ASSIGNMENT = Reproduce word for word the lines from the beginning of the entries to the line with "right hip: (199, 287)", both included, but none of the pictures.

=== PROVIDED ENTRIES ===

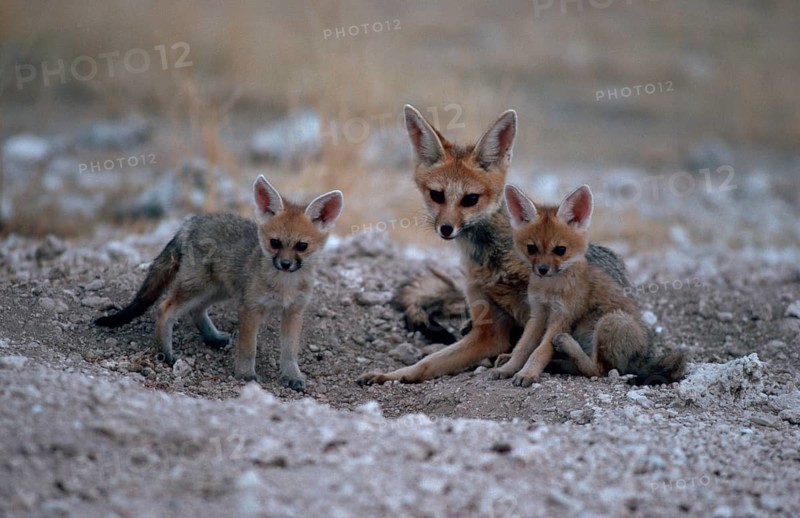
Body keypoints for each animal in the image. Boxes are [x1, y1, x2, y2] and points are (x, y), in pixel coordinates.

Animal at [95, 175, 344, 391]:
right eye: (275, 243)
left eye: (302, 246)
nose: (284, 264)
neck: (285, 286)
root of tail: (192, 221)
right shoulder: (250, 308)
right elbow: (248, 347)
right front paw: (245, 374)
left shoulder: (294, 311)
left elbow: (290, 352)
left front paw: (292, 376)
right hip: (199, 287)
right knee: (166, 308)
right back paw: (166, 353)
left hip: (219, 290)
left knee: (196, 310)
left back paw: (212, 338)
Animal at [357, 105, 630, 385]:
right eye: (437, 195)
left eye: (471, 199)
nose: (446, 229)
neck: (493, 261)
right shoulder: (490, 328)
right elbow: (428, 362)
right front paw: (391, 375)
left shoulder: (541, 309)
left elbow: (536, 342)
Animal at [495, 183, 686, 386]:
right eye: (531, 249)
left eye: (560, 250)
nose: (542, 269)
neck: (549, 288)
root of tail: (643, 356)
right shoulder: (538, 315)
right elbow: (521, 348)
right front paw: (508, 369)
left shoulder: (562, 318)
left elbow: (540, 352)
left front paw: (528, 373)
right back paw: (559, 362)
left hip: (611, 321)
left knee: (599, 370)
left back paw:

===

YOUR RESPONSE =
Body keypoints for each animal in the image. Boxes are [x1, y1, x2, y2] and points are (x, y), in pixel coordinates.

Animal at [95, 175, 344, 391]:
right eye: (275, 243)
left eye: (302, 246)
nose: (284, 264)
neck: (285, 286)
root of tail: (192, 221)
right shoulder: (250, 308)
right elbow: (248, 347)
right front paw: (245, 374)
left shoulder: (294, 311)
left elbow: (290, 352)
left front paw: (292, 376)
right hip: (199, 287)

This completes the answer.